Three raucous albums on local label Taang! in the late ‘80s led to a deal with Atlantic Records and their “grown up” fourth: Lovey. The times were a-changing. Touring that platter Evan hooked up with songwriter Tom Morgan and future bassist Nic Dalton in Australia. The seed was sewn, there was a nod to Gram and Evan’s vocals matured for some much more mellow moments; the mix was massaged. Radio-friendly singles followed, it was pop forged out of punk angst, a beautiful mix made by beautiful people – Evan was voted one of the 50 most beautiful people by People magazine in 1993.
Subsequent albums, It’s A Shame About Ray and Come On Feel The Lemonheads focussed on that Evan vocal; his turn of phrase, the curl of his lip, the couplet that became a lifestyle… and the hits followed, the radio hummed to the gorgeous ‘Into Your Arms’; national TV beckoned; Evan and his ‘heads were on Leno and Letterman. The attention multiplied, the touring magnified, the anecdotes of self-destruction, road weariness and all too necessary poor behaviour increased and by ’97 Evan was announcing the demise of his beloved Lemonheads on stage at Reading Festival.
His magnificent solo album Baby, I’m Bored was released in 2003 – sounding even more laidback. So, to be truly unpredictable, a mere year later he was fronting The MC5 before returning as The Lemonheads with a head-on collision of wordy ‘70s punk and cosmic country for 2006’s self-titled album as a new line up was bedded in. Inspired by long time buddy Gibby Haynes of the Butthole Surfers’ mix tapes their next project was 2008’s Varshons a collection of much-travelled covers that neatly placed Leonard Cohen next to GG Allin, Townes Van Zandt and obscure early Lemmy from his daze as part of psyche icons Sam Gopal. It also featured a cameo from Kate Moss.
Now, a decade on, Varshons 2 sees The Lemonheads return for their tenth studio album.
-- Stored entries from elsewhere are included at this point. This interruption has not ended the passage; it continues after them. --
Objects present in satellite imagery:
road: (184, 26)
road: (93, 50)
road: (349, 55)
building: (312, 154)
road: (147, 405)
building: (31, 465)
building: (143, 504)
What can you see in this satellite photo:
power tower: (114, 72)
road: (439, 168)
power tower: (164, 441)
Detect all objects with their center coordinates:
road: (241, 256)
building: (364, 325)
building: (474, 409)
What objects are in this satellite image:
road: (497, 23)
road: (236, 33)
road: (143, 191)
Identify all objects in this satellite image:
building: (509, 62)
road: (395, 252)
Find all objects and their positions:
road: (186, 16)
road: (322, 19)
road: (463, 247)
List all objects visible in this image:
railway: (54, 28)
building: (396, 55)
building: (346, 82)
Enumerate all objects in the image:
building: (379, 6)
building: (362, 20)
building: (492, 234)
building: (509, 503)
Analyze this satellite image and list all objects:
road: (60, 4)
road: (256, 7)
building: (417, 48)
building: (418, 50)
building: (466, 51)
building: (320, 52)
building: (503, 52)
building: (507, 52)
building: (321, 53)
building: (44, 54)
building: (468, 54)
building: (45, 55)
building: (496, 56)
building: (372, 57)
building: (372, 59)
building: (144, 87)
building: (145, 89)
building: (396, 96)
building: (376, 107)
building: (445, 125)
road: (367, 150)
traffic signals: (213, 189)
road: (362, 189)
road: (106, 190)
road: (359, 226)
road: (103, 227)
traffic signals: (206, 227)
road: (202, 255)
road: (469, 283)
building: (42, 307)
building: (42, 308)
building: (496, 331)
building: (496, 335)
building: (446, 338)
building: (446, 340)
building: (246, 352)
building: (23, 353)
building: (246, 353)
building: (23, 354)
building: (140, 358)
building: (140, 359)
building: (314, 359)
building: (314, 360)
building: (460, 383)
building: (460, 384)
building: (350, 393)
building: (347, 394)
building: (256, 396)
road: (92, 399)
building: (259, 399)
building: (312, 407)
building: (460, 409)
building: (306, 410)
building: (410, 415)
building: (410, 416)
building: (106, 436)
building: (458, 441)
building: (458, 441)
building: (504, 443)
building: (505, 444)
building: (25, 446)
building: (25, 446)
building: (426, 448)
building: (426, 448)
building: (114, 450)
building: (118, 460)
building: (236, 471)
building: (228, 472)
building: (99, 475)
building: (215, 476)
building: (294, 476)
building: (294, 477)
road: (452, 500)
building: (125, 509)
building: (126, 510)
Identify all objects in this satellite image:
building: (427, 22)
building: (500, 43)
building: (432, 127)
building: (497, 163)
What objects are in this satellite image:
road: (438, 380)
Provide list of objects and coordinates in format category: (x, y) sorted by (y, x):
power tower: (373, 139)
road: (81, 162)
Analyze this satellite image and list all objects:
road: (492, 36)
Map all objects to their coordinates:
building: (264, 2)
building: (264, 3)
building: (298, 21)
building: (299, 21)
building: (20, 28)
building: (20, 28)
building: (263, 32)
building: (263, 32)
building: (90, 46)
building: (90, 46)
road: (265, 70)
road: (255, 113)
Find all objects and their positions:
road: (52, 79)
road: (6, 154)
Evan is at the helm with producer Matthew Cullen also on guitar and siren, Come and Codeine’s Chris Brakow supplying guitar and Willy Mason and Nina Violet sitting in. It’s another mixtape in a different kitchen placing the oddball and the unsung next to The Eagles and Nick Cave. Where else could you hear the music of Tom Morgan’s short-lived Givegoods, English curmudgeons The Bevis Frond and Lucinda Williams so seamlessly joined at the hip?